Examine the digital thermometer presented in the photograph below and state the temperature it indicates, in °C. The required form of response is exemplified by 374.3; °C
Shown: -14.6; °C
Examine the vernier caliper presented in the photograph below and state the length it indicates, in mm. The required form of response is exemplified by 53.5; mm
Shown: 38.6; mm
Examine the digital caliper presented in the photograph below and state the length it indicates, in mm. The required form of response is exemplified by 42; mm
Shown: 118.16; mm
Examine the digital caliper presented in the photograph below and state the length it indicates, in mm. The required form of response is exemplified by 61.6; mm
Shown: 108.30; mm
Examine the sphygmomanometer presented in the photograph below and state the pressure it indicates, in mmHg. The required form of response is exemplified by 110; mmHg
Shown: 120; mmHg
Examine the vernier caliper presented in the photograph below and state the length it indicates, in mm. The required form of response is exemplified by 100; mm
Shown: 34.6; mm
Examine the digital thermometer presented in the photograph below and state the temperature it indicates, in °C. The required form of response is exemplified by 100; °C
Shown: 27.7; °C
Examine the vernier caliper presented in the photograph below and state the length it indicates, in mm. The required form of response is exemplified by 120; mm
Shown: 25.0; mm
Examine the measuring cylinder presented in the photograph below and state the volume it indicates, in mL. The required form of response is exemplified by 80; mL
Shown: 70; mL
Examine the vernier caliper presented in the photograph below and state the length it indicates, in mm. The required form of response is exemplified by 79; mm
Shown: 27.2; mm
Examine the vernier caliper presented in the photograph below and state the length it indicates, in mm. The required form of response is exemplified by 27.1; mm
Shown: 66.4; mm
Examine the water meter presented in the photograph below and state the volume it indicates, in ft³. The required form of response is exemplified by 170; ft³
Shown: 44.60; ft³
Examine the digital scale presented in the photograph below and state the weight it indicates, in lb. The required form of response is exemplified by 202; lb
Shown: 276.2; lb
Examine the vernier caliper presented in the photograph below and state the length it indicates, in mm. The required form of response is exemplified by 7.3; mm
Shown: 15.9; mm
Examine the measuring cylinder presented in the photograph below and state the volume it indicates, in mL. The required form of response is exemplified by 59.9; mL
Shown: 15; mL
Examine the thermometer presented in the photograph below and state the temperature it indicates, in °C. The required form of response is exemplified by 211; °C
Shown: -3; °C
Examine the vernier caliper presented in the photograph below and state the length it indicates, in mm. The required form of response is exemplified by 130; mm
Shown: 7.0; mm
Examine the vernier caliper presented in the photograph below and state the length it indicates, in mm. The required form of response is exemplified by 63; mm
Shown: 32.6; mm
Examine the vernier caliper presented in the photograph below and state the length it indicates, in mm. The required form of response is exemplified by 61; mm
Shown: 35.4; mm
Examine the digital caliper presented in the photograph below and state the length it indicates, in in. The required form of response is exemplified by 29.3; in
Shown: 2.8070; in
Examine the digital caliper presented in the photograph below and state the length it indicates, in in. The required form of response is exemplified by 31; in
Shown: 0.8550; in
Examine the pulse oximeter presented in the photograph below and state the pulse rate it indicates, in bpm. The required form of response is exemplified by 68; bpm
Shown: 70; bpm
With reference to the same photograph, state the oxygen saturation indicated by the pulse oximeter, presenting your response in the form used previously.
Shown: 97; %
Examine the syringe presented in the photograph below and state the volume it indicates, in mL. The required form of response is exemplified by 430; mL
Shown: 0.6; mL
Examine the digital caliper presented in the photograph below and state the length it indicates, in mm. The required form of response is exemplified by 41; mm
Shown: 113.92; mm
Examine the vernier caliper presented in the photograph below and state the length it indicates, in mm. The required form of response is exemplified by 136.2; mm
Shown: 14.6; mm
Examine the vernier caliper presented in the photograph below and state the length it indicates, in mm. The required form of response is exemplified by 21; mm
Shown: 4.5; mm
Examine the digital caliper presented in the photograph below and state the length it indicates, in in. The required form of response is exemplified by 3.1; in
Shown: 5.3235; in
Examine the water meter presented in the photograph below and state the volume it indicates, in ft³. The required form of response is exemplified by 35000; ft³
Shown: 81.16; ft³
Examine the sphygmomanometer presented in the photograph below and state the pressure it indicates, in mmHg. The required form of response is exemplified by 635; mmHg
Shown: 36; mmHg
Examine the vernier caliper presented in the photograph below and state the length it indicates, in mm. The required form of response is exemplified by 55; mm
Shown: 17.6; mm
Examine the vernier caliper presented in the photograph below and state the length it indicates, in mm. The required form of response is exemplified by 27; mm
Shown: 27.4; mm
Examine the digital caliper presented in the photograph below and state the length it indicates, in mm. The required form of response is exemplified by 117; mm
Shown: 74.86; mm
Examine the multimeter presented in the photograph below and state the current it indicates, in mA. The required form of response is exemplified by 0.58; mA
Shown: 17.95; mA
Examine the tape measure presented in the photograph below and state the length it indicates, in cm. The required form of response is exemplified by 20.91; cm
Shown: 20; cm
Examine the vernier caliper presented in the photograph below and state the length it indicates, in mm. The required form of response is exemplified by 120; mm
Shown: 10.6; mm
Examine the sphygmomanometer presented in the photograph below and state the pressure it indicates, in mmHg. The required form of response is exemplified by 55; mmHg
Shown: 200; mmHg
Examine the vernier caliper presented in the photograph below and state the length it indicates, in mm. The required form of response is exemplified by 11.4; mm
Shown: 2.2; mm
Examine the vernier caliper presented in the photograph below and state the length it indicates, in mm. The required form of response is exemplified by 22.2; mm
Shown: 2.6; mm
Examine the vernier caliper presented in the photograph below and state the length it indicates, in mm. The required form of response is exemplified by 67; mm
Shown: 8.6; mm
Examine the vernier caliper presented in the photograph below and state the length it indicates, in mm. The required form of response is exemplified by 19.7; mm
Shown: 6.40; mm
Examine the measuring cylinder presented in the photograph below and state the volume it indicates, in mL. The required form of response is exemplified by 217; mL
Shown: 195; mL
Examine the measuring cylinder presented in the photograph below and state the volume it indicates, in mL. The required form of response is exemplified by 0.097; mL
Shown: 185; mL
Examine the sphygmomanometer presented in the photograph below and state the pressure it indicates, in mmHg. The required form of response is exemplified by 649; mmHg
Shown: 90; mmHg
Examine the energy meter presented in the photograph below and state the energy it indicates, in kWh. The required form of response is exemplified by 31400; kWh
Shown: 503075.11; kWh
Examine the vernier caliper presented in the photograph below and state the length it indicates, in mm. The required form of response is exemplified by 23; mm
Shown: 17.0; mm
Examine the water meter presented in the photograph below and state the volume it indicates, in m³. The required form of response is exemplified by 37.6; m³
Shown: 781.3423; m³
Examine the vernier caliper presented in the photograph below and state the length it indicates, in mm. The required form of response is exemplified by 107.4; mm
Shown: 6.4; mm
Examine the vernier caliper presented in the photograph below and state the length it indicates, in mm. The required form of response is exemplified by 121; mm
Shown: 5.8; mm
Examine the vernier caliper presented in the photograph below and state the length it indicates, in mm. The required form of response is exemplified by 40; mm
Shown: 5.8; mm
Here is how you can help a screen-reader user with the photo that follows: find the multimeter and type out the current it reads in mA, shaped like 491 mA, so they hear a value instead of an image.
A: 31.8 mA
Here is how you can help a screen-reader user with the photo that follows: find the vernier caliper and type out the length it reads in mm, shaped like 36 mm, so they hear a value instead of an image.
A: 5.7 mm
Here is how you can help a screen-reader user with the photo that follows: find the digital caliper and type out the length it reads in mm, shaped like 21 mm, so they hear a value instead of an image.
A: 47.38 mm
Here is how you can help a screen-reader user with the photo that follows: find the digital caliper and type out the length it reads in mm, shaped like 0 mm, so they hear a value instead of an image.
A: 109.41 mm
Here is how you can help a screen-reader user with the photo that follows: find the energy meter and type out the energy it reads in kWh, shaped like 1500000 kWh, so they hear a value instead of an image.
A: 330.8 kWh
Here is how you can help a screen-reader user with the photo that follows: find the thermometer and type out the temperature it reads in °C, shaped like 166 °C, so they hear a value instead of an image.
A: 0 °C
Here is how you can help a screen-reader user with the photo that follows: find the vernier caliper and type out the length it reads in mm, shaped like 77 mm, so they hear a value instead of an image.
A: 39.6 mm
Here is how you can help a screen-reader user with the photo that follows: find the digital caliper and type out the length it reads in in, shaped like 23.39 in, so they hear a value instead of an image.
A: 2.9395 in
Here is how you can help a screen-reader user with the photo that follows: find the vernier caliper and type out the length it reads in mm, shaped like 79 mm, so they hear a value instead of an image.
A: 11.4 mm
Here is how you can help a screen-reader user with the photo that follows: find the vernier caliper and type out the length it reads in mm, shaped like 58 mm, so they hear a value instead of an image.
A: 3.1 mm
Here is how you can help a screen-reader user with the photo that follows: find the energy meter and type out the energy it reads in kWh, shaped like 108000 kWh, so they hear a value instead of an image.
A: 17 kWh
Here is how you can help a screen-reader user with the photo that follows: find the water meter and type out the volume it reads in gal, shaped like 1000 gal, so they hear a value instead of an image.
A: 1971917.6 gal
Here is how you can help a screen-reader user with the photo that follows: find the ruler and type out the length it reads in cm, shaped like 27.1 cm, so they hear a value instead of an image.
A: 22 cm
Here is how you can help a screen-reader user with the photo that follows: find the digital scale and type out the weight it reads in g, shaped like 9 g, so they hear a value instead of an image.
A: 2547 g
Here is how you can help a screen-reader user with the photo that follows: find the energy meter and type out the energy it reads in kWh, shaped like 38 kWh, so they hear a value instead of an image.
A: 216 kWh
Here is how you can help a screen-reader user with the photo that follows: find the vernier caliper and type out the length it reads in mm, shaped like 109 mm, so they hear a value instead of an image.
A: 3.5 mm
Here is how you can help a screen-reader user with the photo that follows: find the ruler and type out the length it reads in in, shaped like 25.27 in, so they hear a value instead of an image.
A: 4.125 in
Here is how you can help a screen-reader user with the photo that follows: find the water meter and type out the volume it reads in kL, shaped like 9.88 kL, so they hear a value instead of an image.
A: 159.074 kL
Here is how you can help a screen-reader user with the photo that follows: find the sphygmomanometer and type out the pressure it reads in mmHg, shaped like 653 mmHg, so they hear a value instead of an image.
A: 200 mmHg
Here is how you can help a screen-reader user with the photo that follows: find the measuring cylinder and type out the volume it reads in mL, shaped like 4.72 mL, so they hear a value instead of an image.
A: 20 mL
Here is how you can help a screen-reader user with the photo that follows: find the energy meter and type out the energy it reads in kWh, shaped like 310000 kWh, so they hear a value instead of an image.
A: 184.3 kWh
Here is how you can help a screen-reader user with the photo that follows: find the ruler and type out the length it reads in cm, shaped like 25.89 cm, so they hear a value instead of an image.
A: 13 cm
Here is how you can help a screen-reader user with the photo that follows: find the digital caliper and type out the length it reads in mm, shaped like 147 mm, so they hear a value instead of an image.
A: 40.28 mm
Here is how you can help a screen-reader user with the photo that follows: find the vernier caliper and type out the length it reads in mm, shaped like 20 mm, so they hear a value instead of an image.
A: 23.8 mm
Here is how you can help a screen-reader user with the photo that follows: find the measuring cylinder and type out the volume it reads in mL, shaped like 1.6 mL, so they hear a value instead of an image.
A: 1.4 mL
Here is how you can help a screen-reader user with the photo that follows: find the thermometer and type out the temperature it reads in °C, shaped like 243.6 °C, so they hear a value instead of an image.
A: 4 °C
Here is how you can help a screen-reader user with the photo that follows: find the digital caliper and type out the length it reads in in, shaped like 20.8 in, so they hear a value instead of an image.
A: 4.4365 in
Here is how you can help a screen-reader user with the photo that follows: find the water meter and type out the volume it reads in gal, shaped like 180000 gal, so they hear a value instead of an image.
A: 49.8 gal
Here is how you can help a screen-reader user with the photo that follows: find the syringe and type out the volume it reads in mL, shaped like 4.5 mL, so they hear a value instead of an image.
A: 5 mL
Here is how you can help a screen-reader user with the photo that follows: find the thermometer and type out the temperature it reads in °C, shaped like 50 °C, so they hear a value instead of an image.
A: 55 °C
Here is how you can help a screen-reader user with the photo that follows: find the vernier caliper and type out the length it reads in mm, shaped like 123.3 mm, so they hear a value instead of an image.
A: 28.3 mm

# [BRIEF]
Identify every line in the data above that contains the string "scale", and copy each such line in full. The match is case-sensitive.

# [FINAL ANSWER]
Examine the digital scale presented in the photograph below and state the weight it indicates, in lb. The required form of response is exemplified by 202; lb
Here is how you can help a screen-reader user with the photo that follows: find the digital scale and type out the weight it reads in g, shaped like 9 g, so they hear a value instead of an image.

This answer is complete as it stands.